#### About

> Data Ops

DataOps is an approach to managing the entire data lifecycle, from data ingestion and processing to analysis and implementation, using Agile and DevOps principles. It involves collaboration between data engineers, data scientists, and business stakeholders to quickly and efficiently develop, test, and deploy data-driven applications. 

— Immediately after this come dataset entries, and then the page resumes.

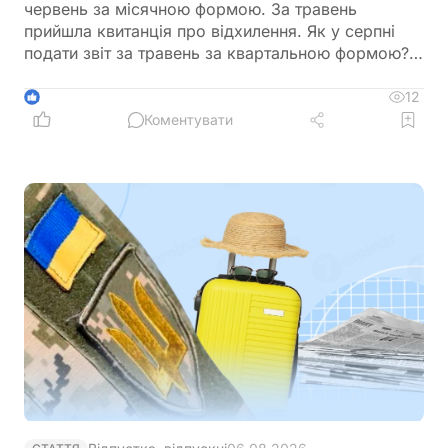
червень за місячною формою. За травень
прийшла квитанція про відхилення. Як у серпні
подати звіт за травень за квартальною формою?
Заповнювати лише показники травня і не
продублювати дані квітня та червня?
12
1
Коментувати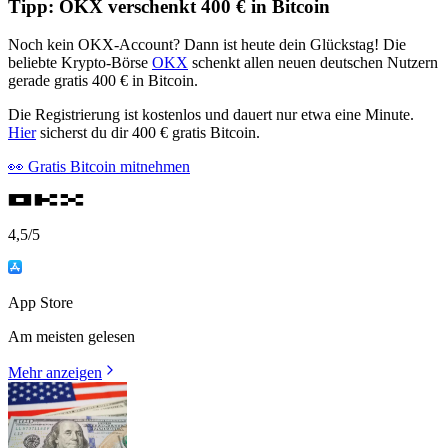
Tipp: OKX verschenkt 400 € in Bitcoin
Noch kein OKX-Account? Dann ist heute dein Glückstag! Die
beliebte Krypto-Börse
OKX
schenkt allen neuen deutschen Nutzern
gerade gratis 400 € in Bitcoin.
Die Registrierung ist kostenlos und dauert nur etwa eine Minute.
Hier
sicherst du dir 400 € gratis Bitcoin.
👀 Gratis Bitcoin mitnehmen
4,5
/5
App Store
Am meisten gelesen
Mehr anzeigen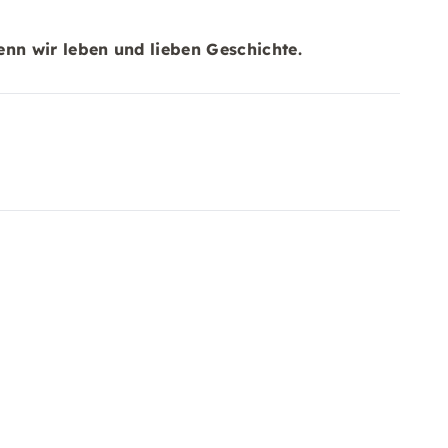
enn wir leben und lieben Geschichte.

At its core, DataOps focuses on automating and simplifying the processes involved in building and deploying data-driven applications. This includes automated testing and deployment, continuous integration and delivery (CI/CD), version control and data quality monitoring. By implementing DataOps, organizations can increase the speed and accuracy of data operations, improve data quality, and reduce the time and cost of data-driven projects.

For example, data teams can use DataOps principles to create pipelines for receiving and processing customer data from a variety of sources, such as social media and online purchases. This pipeline can include automated data quality checks, data enrichment and feature development, as well as automated testing and deployment to production.



In [1]:
# using data ops to load data from a csv file to postgresql database

In [3]:
import pandas as pd
import psycopg2


In [4]:
!wget https://archive.ics.uci.edu/ml/machine-learning-databases/iris/iris.data


--2023-05-02 08:09:25--  https://archive.ics.uci.edu/ml/machine-learning-databases/iris/iris.data
Resolving archive.ics.uci.edu (archive.ics.uci.edu)... 128.195.10.252
Connecting to archive.ics.uci.edu (archive.ics.uci.edu)|128.195.10.252|:443... connected.
HTTP request sent, awaiting response... 200 OK
Length: 4551 (4.4K) [application/x-httpd-php]
Saving to: ‘iris.data’


2023-05-02 08:09:26 (22.4 MB/s) - ‘iris.data’ saved [4551/4551]



In [5]:
# Define input data schema
input_schema = {
    'sepal_length': float,
    'sepal_width': float,
    'petal_length': float,
    'petal_width': float,
    'class': str
}


In [6]:
# Load data from CSV file into a Pandas dataframe
data = pd.read_csv('iris.data', dtype=input_schema)


In [10]:
# Define new column names
new_columns = ['sepal_length', 'sepal_width', 'petal_length', 'petal_width', 'species']


In [11]:
# Rename the columns of the DataFrame
data.columns = new_columns


In [12]:
data.columns

Index(['sepal_length', 'sepal_width', 'petal_length', 'petal_width',
       'species'],
      dtype='object')

In [13]:
# Clean and transform data as needed
data['sepal_area'] = data['sepal_length'] * data['sepal_width']


In [None]:
# Connect to PostgreSQL database
conn = psycopg2.connect(
    host="localhost",
    database="mydatabase",
    user="myusername",
    password="mypassword"
)


In [None]:
# Create table in PostgreSQL database
with conn.cursor() as cur:
    cur.execute("""
        CREATE TABLE iris (
            sepal_length FLOAT,
            sepal_width FLOAT,
            petal_length FLOAT,
            petal_width FLOAT,
            class VARCHAR(50),
            sepal_area FLOAT
        );
    """)
    conn.commit()


In [None]:
# Load data into PostgreSQL database
with conn.cursor() as cur:
    for _, row in data.iterrows():
        cur.execute("""
            INSERT INTO iris (sepal_length, sepal_width, petal_length, petal_width, class, sepal_area)
            VALUES (%s, %s, %s, %s, %s, %s);
        """, (row['sepal_length'], row['sepal_width'], row['petal_length'], row['petal_width'], row['class'], row['sepal_area']))
    conn.commit()

# Close connection to PostgreSQL database
conn.close()